I thought of that again this past week when we were discussing in our Bible Study group the essence of what worldliness really is. Previous generations of Christians often defined worldliness in terms of dancing, card playing, going to the movies and drinking alcohol. The apostle John had a different idea. He defined it in terms of “the cravings of sinful man, the lust of his eyes and the boasting of what he has and does” (1John 2:16). While that might include some of those other things it is much more common for John’s brand of worldliness to manifest itself in the kind of greedy materialism that is at the heart of our consumer-driven society.

In the Bible the classical example is the story of the rich fool who built bigger and better barns to hold all his stuff. But he wasn’t prepared when God came to him and said, “Tonight your soul will be required of you.”

Many years ago a friend of mine, who hailed from Western Victoria, told me the story of Fletcher Jones. Jones was born into a struggling Christian household descended from Welsh stock. After he left school he worked for some years in auction rooms and on his father’s tomato farm. He enlisted in the army and saw action in World-War I. On his return he became a door-to-door salesman and then a hawker of manchester in western Victoria. He had always been fascinated by the local tailor’s workroom and eventually in 1924 set up a menswear and tailoring business in Warrnambool. His success can be seen in the fact that the Fletcher Jones company became one of the largest clothing manufacturers in the world with some three-thousand people employed in four factories and in thirty-three stores scattered around the nation.

But my friend related to me a turning point in the life of Fletcher Jones. The story went that on one occasion a missionary friend was home on furlough and Fletcher took him up to high vantage point overlooking the area. From that vantage point he gave his missionary friend something of a guided tour of his enterprises – something along the lines of: “Over there you can see my factory. And over there is my farm. And if you look carefully you can just see there my house.” The story continues that his missionary friend just said three words: “Mine, Fletcher, mine…?”

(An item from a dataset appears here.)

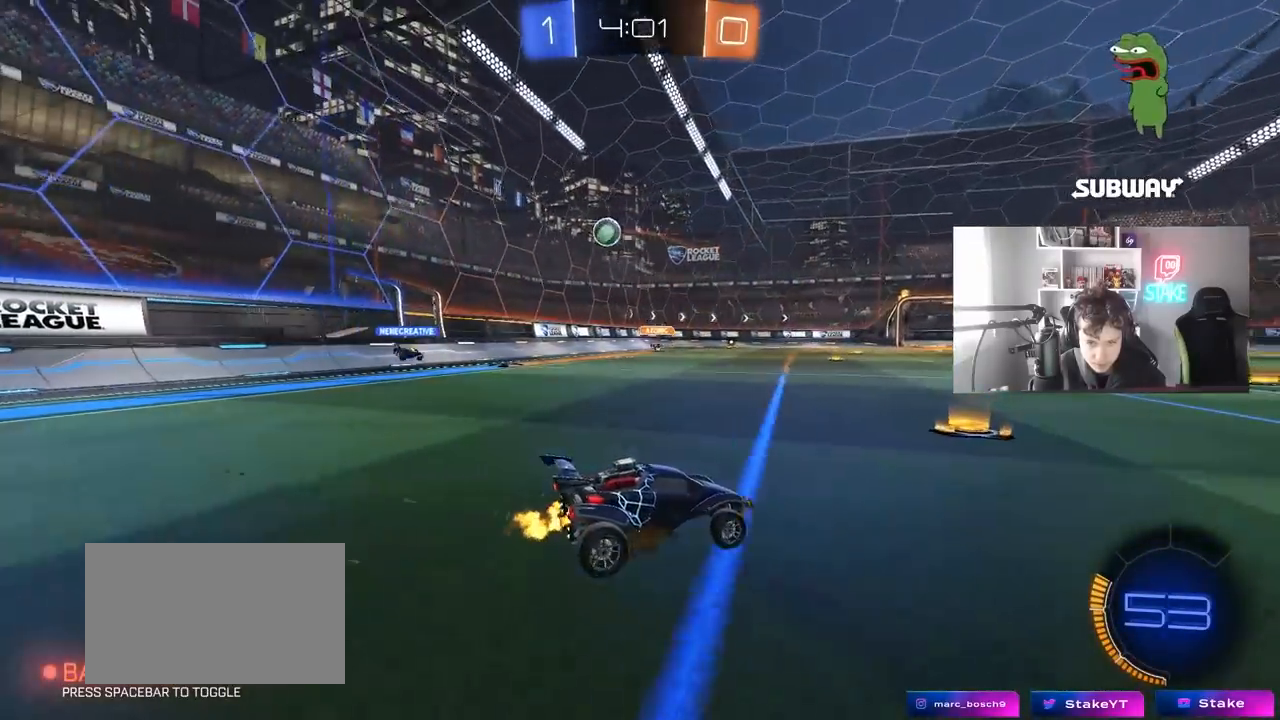
{"keys": ["a", "w"], "mouse": [], "mouse_move": "still", "events": [[100, "a", "up"], [300, "a", "down"]]}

That reportedly led to some rethinking on the part of Fletcher Jones. In the years that followed Fletcher Jones did a dramatic rethink about what he could call “mine”. By the late 1940’s Jones was turning his business into a cooperative and in 1947 his company became Fletcher Jones and Staff Pty Ltd. By the early 1950s the staff owned more than half the shares in the company. In comparison to the ostentatiousness of many of today’s corporate high-flyers Jones lived simply, in a two-bedroom bungalow.

The Christian principles by which Fletcher Jones lived came out in various other ways too. He was committed to providing quality clothing. Indeed I still have a pair of early Fletcher Jones trousers that have outlasted many others that I have bought since. While he was a supporter of the Labor Party he renounced his membership in the Whitlam era when Gough Whitlam publicly made clear his agnosticism. His involvement in local community affairs later earned him an O.B.E. in 1959 and a knighthood in 1974.

The point though is that Fletcher Jones demonstrated an attitude that modelled a generosity of spirit that didn’t cling selfishly to what was his. Today, in our greed-driven affluent society, we need more than ever to remember that the earth and everything in it belongs to the Lord (Ps.24:1). That means that what I have is not mine but His. In those moments when we forget that we should remember that a hearse has no trailer and a shroud no pockets and that it’s only the treasures laid up in heaven that ultimately count.